• Problem to solve: Express the text lines of each item below as a JSON list of strings, one string per line, with blank lines omitted and the pictures left out.

• Extracted records:
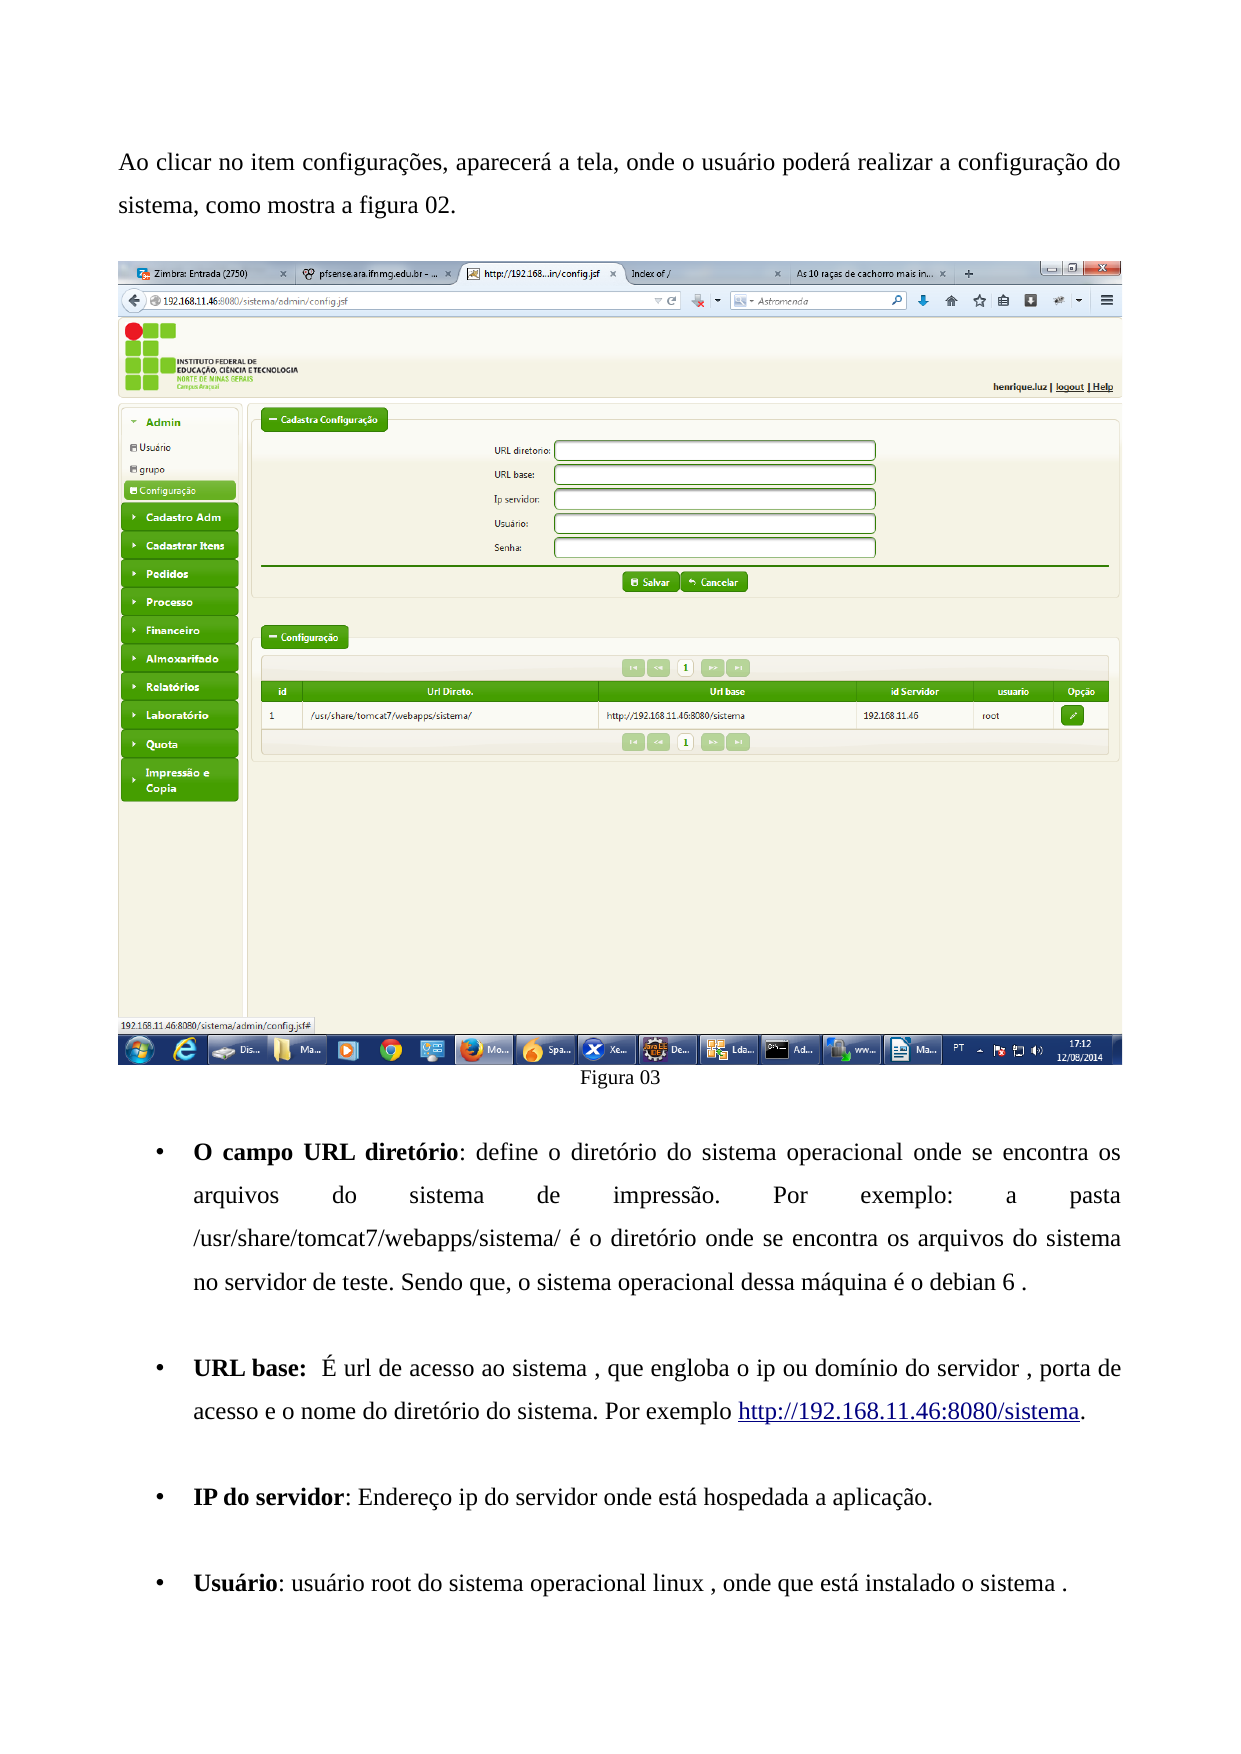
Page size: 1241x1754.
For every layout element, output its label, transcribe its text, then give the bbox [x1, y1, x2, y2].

list O campo URL diretório: define o diretório do sistema operacional onde se encontra os arquivos do sistema de impressão. Por exemplo: a pasta /usr/share/tomcat7/webapps/sistema/ é o diretório onde se encontra os arquivos do sistema no servidor de teste. Sendo que, o sistema operacional dessa máquina é o debian 6 . [156, 1137, 1122, 1295]
list IP do servidor: Endereço ip do servidor onde está hospedada a aplicação. [156, 1482, 1122, 1511]
text Ao clicar no item configurações, aparecerá a tela, onde o usuário poderá realizar a configuração do sistema, como mostra a figura 02. [118, 147, 1122, 219]
list Usuário: usuário root do sistema operacional linux , onde que está instalado o sistema . [156, 1568, 1122, 1597]
list URL base: É url de acesso ao sistema , que engloba o ip ou domínio do servidor , porta de acesso e o nome do diretório do sistema. Por exemplo http://192.168.11.46:8080/sistema. [156, 1353, 1122, 1425]
text Figura 03 [118, 1065, 1122, 1089]
picture [118, 261, 1123, 1065]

• Solution to the problem:
[
  "Page size: 1241x1754.",
  "For every layout element, output its label, transcribe its text, then give the bbox [x1, y1, x2, y2].",
  "list O campo URL diretório: define o diretório do sistema operacional onde se encontra os arquivos do sistema de impressão. Por exemplo: a pasta /usr/share/tomcat7/webapps/sistema/ é o diretório onde se encontra os arquivos do sistema no servidor de teste. Sendo que, o sistema operacional dessa máquina é o debian 6 . [156, 1137, 1122, 1295]",
  "list IP do servidor: Endereço ip do servidor onde está hospedada a aplicação. [156, 1482, 1122, 1511]",
  "text Ao clicar no item configurações, aparecerá a tela, onde o usuário poderá realizar a configuração do sistema, como mostra a figura 02. [118, 147, 1122, 219]",
  "list Usuário: usuário root do sistema operacional linux , onde que está instalado o sistema . [156, 1568, 1122, 1597]",
  "list URL base: É url de acesso ao sistema , que engloba o ip ou domínio do servidor , porta de acesso e o nome do diretório do sistema. Por exemplo http://192.168.11.46:8080/sistema. [156, 1353, 1122, 1425]",
  "text Figura 03 [118, 1065, 1122, 1089]",
  "picture [118, 261, 1123, 1065]"
]